Deep thinkers understand that we’re all living in narratives. Every situation, every interaction, every belief is wrapped in a story we tell ourselves. By identifying and examining these stories, we can understand not just what people think, but why they think it.
This phrase shows someone who understands that facts are just the beginning. The real insight comes from understanding the frameworks we use to interpret those facts.
9. “I don’t know enough about that to have a strong opinion”
In a world where everyone has a hot take on everything, admitting ignorance is radical.
People with genuine intellectual depth understand the limits of their knowledge. They’re comfortable saying “I don’t know” because they understand how much there is to know. They’ve read enough to understand how little they’ve read.
This isn’t false modesty. It’s an accurate assessment of the vastness of knowledge and the limitations of individual perspective.
Final words
These phrases aren’t magic words you can sprinkle into conversation to sound smart.

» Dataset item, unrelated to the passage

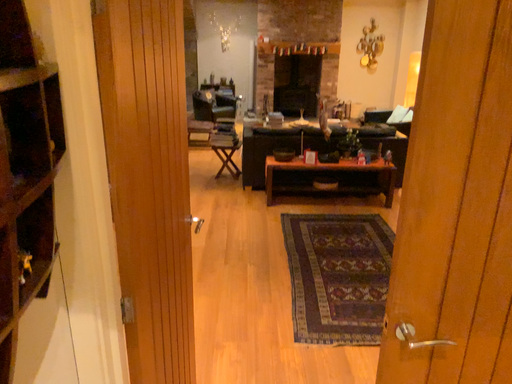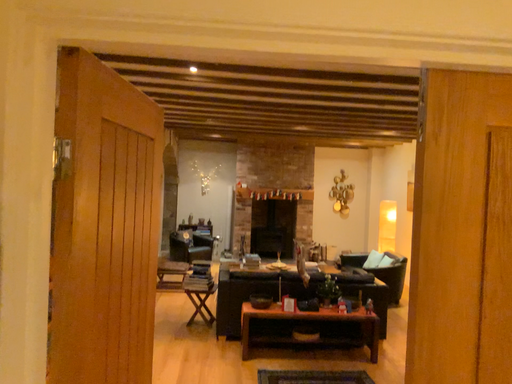
Question: Which way did the camera rotate in the video?

Choices:
 (A) rotated upward
 (B) rotated downward

Answer: (A)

They’re indicators of a fundamentally different way of engaging with ideas and people.
What strikes me most about people who use these phrases naturally is their comfort with uncertainty. They don’t need immediate answers. They don’t need to win arguments. They’re playing a different game entirely, one focused on understanding rather than being understood.
The beautiful thing is that this way of thinking is learnable. Start by genuinely listening more than you speak. Read widely and make unexpected connections. Question your own assumptions as rigorously as you question others’.
Most importantly, approach conversations with genuine curiosity rather than a desire to impress. The depth will follow naturally from there.